TAREFAS:
#1 Reescreva tudo o que vai de "Em  22 de agosto, representantes" até "esperar reação diferente." no texto sobre a Lei de Drogas, substituindo "anteprojeto" por "projeto preliminar".
#2 Apresente em uma tabela Markdown, com as colunas "Nº" e "Linha", somente as linhas das entradas que vão desde a que contém "Question: Considering the" até a que contém "Answer: (A)", ambas incluídas. Numere cada linha e omita as que estiverem em branco.

TEXTO DA PÁGINA:
Lei de Drogas: é preciso mudar?

Por *Jorge da Silva

Em  22 de agosto, representantes da Comissão Brasileira sobre Drogas e  Democracia (CBDD) levaram ao presidente da Câmara, Marco Maia, um  anteprojeto de mudança da Lei de Drogas. Um dos propósitos da iniciativa  é retirar os usuários e dependentes da alçada do sistema penal,  passando a preocupação com os mesmos para a esfera administrativa, com  ênfase nos campos da saúde, da assistência social e da educação. O  anteprojeto também visa distinguir de forma mais objetiva o traficante  do usuário.

Tema polêmico, é compreensível que vozes se levantem  contra, temerosas de que se trate simplesmente de liberar o consumo.  Afinal, são décadas da chamada “guerra às drogas”, período em que os  usuários têm sido tratados como criminosos e acusados de culpa pela  expansão do tráfico. Não se poderia esperar reação diferente.

MATERIAL A PROCESSAR:
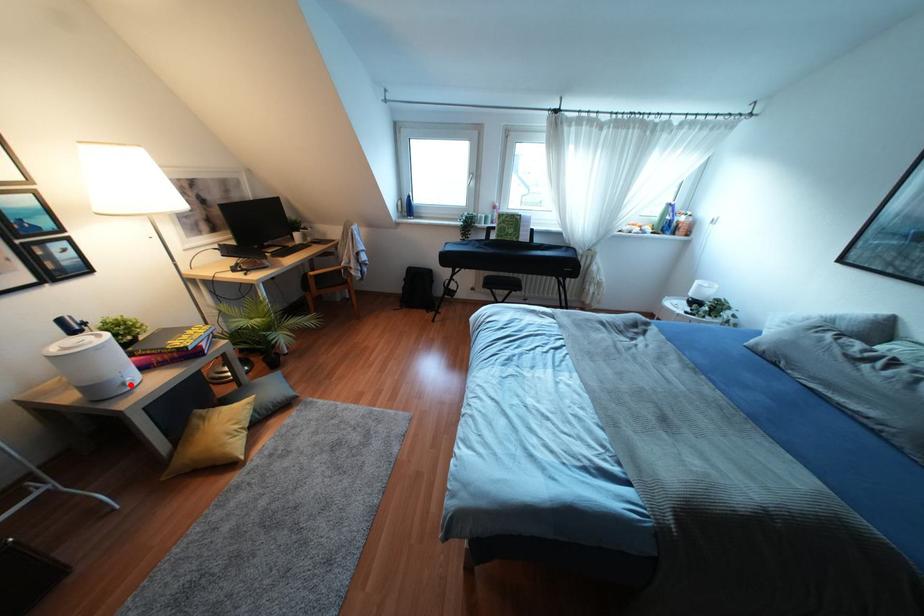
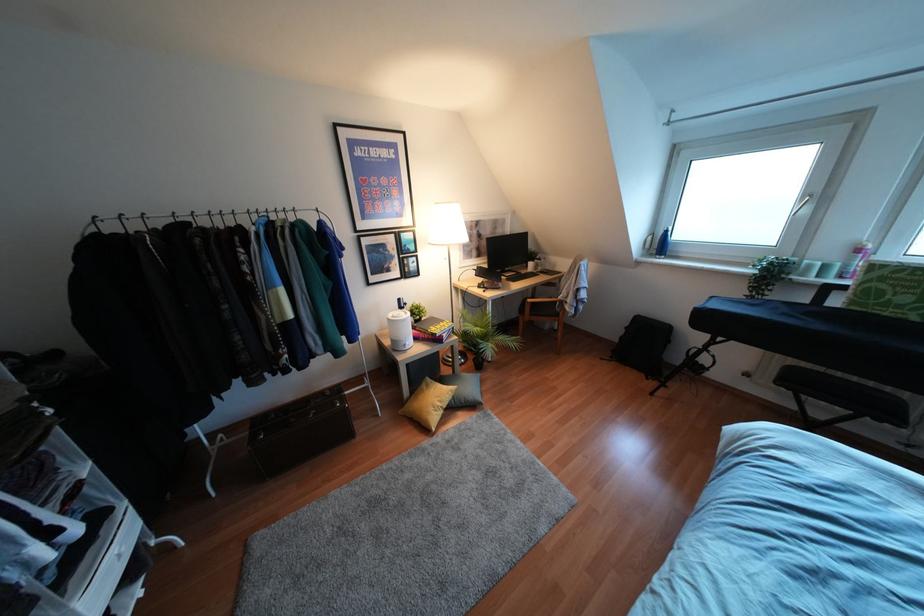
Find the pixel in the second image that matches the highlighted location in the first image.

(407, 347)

* * *

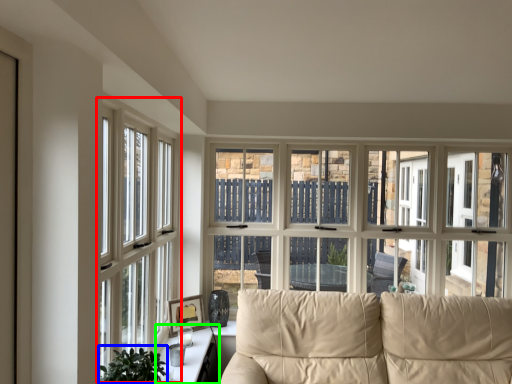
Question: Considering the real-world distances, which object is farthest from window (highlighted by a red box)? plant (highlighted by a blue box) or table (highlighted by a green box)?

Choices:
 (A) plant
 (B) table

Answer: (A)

SOLUÇÕES PROPOSTAS:
#1
Em  22 de agosto, representantes da Comissão Brasileira sobre Drogas e  Democracia (CBDD) levaram ao presidente da Câmara, Marco Maia, um  projeto preliminar de mudança da Lei de Drogas. Um dos propósitos da iniciativa  é retirar os usuários e dependentes da alçada do sistema penal,  passando a preocupação com os mesmos para a esfera administrativa, com  ênfase nos campos da saúde, da assistência social e da educação. O  projeto preliminar também visa distinguir de forma mais objetiva o traficante  do usuário.

Tema polêmico, é compreensível que vozes se levantem  contra, temerosas de que se trate simplesmente de liberar o consumo.  Afinal, são décadas da chamada “guerra às drogas”, período em que os  usuários têm sido tratados como criminosos e acusados de culpa pela  expansão do tráfico. Não se poderia esperar reação diferente.

#2
| Nº | Linha |
|---|---|
| 1 | Question: Considering the real-world distances, which object is farthest from window (highlighted by a red box)? plant (highlighted by a blue box) or table (highlighted by a green box)? |
| 2 | Choices: |
| 3 |  (A) plant |
| 4 |  (B) table |
| 5 | Answer: (A) |